* begin Quoted text *

Saturday, May 1, 2010

Distorting Israel

One of the many ways our radical left uses to slander their country for the amusement of its enemies is by telling quarter-truths in a way that makes us look outlandish, while refraining from telling the three-quarters of the story (or the 95% of it) that would honestly explain what's going on. In the past I've mentioned their claims that we're passing all sorts of laws meant to shut them down and stifle free speech, end democracy and generally destroy the Zionist dream. The Guardian dutifully and gleefully runs with the story, of course.

* end Quoted text *
* begin Listed records *

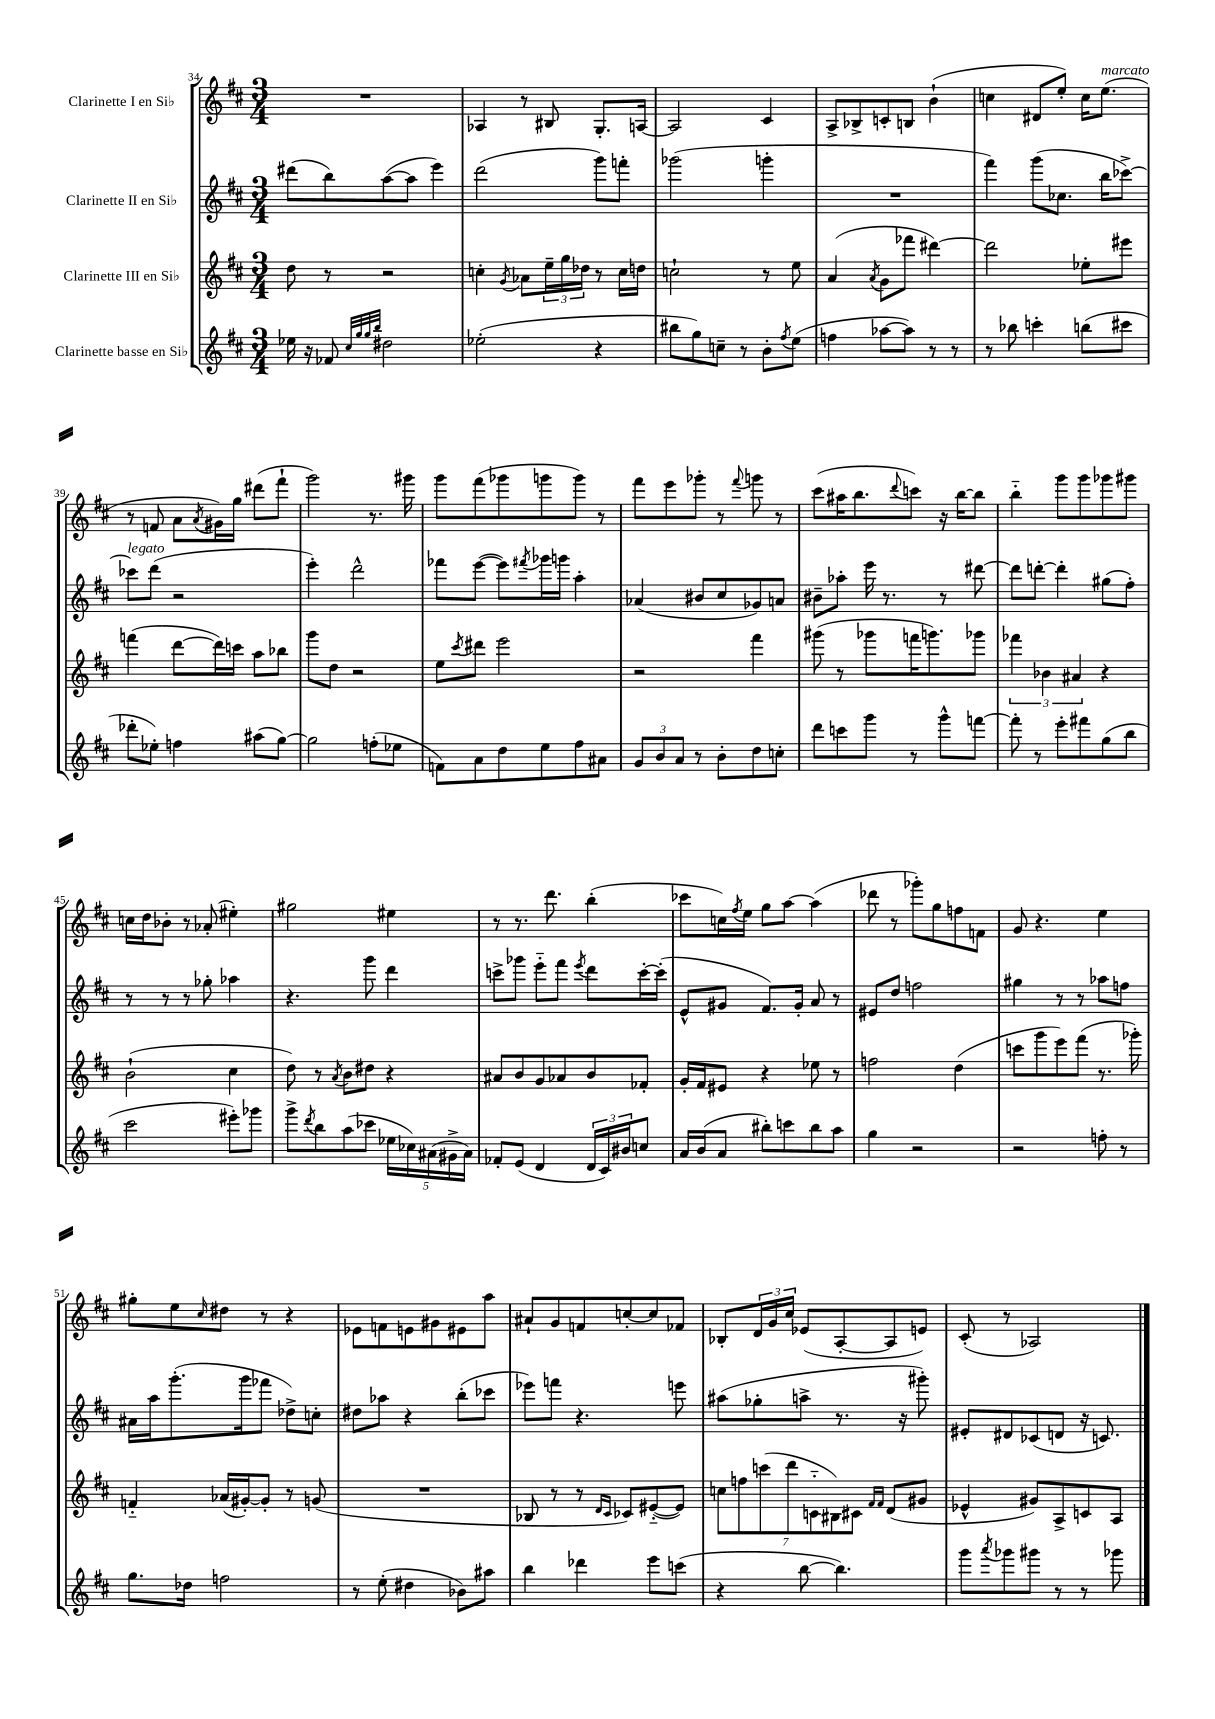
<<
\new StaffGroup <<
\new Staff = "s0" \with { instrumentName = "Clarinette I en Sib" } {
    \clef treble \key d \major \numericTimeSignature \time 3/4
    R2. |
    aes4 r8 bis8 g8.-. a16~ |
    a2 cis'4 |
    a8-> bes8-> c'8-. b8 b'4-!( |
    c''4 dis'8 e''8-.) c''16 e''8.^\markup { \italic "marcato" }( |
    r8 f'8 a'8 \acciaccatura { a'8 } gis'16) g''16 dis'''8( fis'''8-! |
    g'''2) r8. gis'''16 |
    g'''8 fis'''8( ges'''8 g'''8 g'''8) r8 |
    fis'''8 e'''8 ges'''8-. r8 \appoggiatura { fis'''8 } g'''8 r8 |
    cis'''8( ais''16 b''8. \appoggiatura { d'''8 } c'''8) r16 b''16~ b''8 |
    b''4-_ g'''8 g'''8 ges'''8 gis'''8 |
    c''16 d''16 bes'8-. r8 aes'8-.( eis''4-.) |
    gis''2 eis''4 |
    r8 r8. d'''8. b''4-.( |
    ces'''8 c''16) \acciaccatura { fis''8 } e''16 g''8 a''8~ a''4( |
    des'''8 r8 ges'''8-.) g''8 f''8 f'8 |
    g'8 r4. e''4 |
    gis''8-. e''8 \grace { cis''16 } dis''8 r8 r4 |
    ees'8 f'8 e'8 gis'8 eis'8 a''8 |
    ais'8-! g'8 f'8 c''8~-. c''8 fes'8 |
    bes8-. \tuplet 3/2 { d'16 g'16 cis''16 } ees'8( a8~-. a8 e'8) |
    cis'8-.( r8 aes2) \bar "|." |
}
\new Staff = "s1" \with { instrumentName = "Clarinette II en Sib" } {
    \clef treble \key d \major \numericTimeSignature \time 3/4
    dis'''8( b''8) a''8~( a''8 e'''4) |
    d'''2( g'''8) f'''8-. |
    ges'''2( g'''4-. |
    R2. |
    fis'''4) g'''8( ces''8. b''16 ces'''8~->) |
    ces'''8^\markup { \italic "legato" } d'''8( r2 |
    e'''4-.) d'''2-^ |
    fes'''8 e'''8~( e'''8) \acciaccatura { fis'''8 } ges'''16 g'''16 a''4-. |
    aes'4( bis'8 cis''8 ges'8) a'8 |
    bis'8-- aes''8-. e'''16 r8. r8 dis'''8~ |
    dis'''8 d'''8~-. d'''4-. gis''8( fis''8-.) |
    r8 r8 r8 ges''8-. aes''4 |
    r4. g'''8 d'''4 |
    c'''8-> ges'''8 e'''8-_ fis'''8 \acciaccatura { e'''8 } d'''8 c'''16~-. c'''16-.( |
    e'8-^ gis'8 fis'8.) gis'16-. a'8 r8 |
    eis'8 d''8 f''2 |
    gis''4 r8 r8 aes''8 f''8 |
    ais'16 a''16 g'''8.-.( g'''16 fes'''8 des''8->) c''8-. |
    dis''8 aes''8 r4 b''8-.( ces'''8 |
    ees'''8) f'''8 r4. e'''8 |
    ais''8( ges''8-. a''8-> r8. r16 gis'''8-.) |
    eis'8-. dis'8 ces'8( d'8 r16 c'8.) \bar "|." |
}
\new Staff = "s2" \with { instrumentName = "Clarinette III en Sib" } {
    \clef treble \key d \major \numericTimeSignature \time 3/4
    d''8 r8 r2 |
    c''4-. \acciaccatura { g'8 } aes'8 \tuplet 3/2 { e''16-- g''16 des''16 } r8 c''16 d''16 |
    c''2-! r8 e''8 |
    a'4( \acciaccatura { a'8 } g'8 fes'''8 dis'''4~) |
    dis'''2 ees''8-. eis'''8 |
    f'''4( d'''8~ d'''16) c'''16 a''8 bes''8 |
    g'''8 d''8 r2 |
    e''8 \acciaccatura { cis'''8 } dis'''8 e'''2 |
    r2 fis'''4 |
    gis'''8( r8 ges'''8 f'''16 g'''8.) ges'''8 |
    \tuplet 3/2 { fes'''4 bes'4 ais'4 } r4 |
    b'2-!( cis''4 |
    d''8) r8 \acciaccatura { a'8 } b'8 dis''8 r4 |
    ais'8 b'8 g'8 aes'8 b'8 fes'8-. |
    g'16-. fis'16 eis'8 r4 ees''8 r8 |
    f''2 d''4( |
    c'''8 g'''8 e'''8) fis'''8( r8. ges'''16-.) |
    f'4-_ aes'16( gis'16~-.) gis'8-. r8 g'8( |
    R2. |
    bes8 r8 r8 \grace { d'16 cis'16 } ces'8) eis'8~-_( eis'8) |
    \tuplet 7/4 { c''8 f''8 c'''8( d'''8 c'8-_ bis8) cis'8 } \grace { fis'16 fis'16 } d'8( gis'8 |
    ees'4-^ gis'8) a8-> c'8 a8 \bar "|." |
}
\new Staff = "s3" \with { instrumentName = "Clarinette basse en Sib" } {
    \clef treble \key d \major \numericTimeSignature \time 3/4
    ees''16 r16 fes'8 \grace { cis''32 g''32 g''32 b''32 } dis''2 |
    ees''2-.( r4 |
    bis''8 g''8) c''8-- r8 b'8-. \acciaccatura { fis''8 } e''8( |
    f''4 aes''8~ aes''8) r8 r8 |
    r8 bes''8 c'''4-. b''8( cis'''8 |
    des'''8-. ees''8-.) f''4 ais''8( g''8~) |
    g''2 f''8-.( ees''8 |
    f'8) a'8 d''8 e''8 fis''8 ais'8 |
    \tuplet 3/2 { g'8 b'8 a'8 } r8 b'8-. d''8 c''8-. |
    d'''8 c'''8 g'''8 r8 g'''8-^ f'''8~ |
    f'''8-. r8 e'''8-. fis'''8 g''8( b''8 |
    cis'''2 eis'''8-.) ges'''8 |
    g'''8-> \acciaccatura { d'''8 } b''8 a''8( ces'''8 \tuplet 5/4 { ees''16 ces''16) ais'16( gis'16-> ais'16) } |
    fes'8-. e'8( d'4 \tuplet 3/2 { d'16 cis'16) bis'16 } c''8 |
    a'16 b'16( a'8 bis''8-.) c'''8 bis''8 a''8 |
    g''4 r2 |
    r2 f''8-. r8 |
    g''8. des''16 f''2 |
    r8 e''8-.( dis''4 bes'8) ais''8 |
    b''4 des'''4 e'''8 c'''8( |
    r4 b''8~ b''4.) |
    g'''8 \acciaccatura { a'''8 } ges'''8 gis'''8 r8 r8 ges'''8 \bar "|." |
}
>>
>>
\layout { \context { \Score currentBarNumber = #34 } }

* end Listed records *
* begin Listed records *

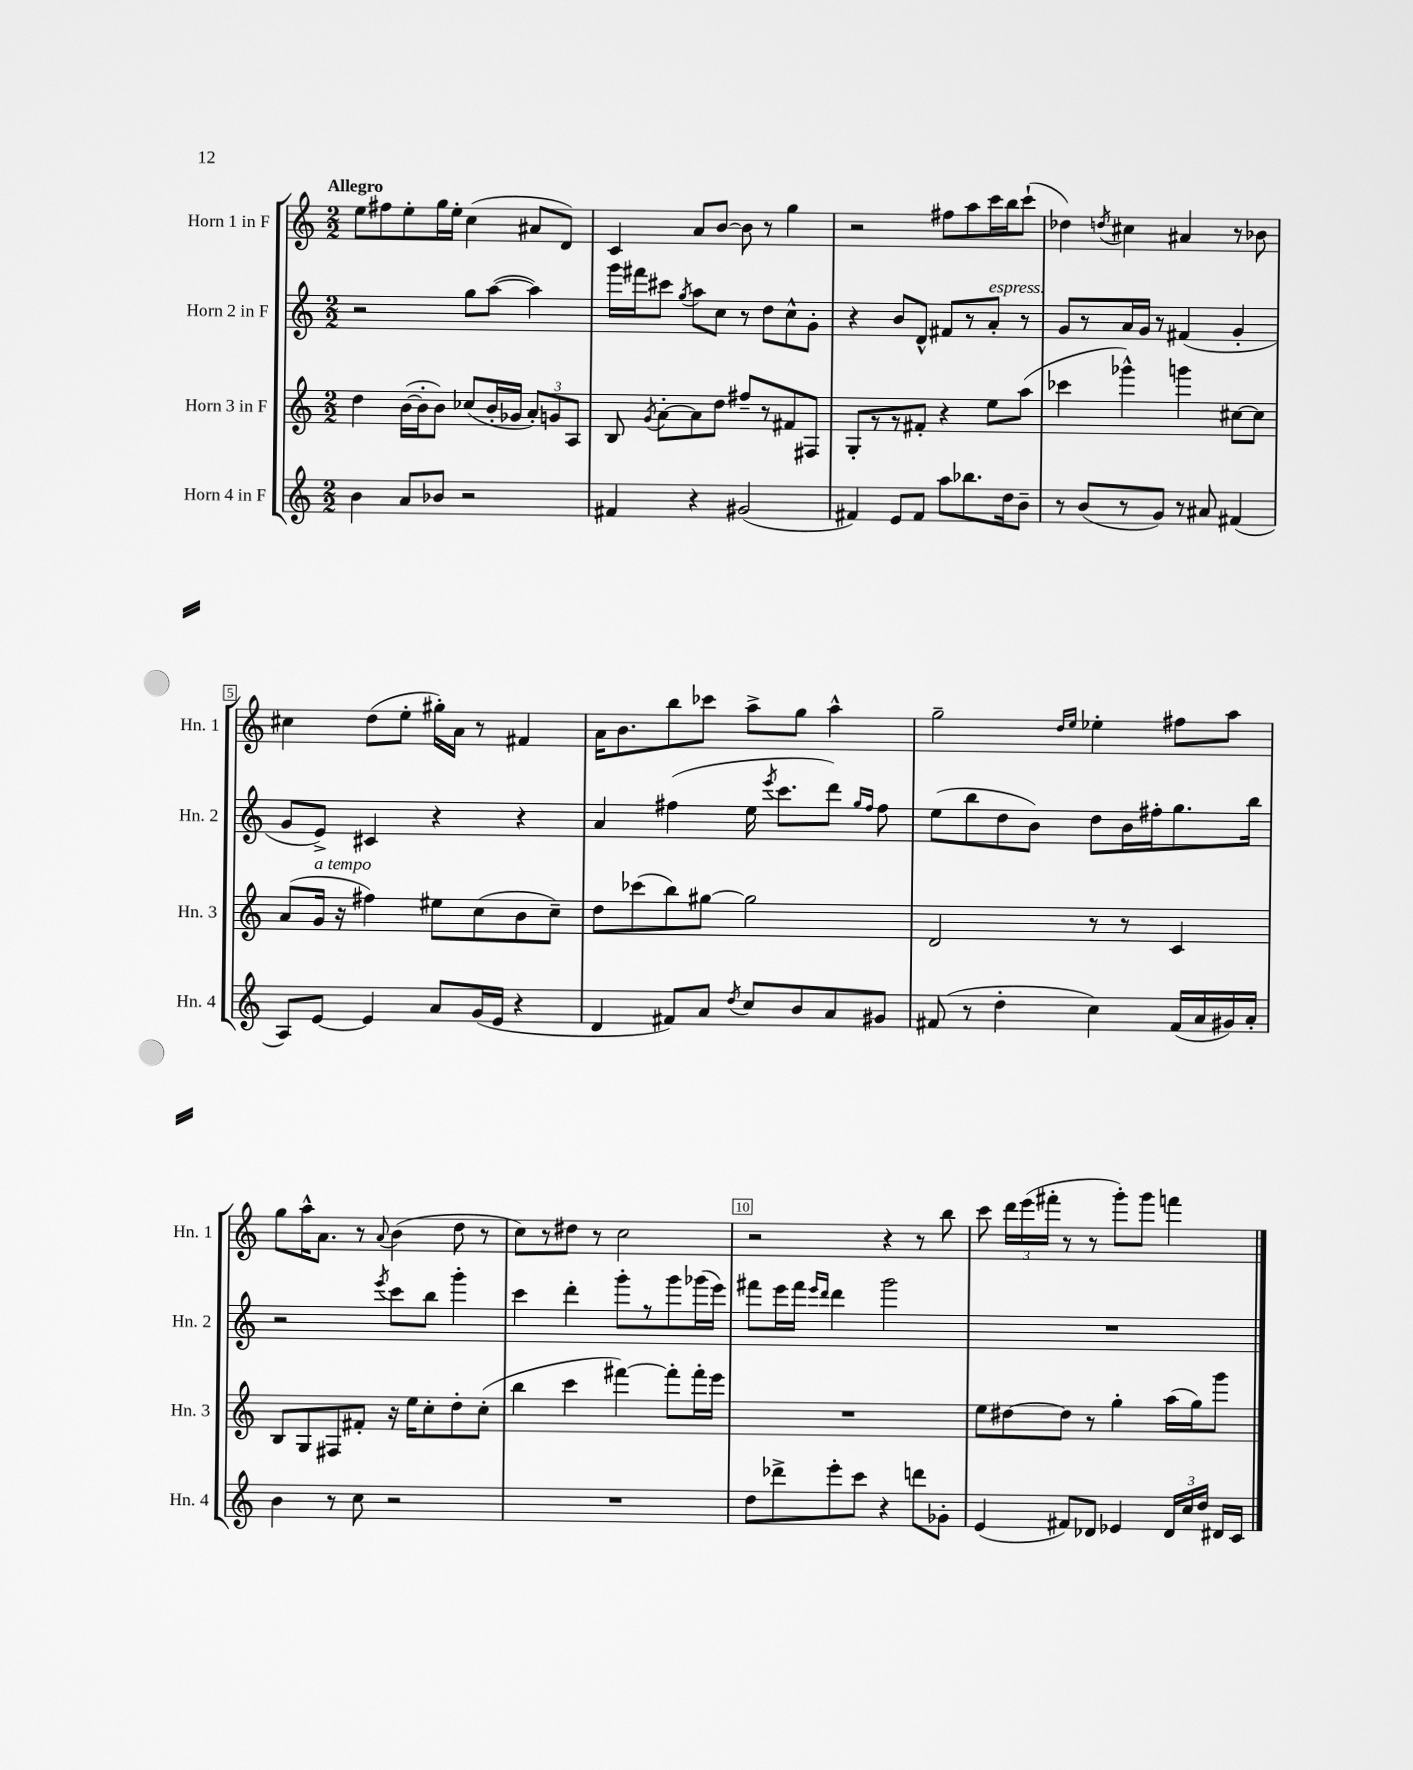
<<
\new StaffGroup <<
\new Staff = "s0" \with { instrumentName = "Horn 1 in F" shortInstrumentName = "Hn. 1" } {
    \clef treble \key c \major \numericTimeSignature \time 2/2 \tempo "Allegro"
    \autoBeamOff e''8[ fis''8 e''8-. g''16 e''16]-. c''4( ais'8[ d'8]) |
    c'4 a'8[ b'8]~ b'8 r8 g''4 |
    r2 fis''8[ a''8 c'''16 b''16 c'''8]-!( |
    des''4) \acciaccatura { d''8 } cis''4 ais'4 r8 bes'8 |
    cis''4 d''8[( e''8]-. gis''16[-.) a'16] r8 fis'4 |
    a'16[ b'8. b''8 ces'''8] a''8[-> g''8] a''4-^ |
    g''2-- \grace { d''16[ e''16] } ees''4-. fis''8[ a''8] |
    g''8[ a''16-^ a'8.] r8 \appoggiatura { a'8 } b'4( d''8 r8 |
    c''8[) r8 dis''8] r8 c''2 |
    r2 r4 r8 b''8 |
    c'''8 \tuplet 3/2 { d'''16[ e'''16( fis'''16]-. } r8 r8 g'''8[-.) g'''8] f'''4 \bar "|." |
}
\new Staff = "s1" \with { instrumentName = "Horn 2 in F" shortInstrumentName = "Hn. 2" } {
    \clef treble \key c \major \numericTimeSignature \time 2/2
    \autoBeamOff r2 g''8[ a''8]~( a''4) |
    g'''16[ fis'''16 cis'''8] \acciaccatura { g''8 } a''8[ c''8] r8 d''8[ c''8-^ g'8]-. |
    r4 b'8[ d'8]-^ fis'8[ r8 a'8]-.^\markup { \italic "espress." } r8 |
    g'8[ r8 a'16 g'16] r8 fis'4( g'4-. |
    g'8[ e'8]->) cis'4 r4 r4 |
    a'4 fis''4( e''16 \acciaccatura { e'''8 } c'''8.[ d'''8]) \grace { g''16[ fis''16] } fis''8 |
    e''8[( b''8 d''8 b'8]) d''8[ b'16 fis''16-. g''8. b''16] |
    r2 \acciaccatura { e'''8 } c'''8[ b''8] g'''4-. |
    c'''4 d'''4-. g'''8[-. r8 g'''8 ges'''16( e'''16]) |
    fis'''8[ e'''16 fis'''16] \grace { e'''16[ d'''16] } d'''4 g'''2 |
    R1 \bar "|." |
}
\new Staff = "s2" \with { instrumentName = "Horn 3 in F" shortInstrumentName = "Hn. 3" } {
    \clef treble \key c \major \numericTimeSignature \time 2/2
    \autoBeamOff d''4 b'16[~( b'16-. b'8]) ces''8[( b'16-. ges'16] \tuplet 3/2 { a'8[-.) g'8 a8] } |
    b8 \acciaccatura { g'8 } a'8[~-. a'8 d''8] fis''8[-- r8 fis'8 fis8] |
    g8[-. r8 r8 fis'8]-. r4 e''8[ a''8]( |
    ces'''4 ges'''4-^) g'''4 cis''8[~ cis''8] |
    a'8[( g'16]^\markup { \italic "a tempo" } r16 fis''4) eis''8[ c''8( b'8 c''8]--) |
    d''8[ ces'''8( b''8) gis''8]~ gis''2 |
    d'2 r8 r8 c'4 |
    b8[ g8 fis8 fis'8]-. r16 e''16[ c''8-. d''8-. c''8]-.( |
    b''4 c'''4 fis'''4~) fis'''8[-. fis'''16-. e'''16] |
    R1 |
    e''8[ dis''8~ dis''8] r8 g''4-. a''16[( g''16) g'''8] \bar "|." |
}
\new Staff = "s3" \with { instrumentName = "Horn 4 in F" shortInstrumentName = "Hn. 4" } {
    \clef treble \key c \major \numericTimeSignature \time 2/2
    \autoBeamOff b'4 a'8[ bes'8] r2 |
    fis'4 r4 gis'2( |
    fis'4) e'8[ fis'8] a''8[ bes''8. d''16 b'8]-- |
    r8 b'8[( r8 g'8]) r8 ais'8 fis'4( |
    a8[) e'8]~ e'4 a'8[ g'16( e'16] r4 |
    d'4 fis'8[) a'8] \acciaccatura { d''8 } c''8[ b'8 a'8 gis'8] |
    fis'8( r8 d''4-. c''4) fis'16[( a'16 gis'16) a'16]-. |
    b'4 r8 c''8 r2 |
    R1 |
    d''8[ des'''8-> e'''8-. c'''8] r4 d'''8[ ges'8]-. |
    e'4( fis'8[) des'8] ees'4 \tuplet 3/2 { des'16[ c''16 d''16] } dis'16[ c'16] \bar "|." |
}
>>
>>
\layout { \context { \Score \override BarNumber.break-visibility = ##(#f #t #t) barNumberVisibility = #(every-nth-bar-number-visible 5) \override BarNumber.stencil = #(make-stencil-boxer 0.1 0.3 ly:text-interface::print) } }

* end Listed records *

## To do
1 - Answer these questions about the commentary on Israel.
(a) What date appears at the top of the commentary?
(b) What kind of truths does it say the radical left tells?
(c) Which newspaper does it say runs with the story?
2 - Write out the stretch of the commentary on Israel from "One of the many" through "story, of course.", with no changes.

## Answers given
1 -
(a) Saturday, May 1, 2010
(b) Quarter-truths
(c) The Guardian

2 -
One of the many ways our radical left uses to slander their country for the amusement of its enemies is by telling quarter-truths in a way that makes us look outlandish, while refraining from telling the three-quarters of the story (or the 95% of it) that would honestly explain what's going on. In the past I've mentioned their claims that we're passing all sorts of laws meant to shut them down and stifle free speech, end democracy and generally destroy the Zionist dream. The Guardian dutifully and gleefully runs with the story, of course.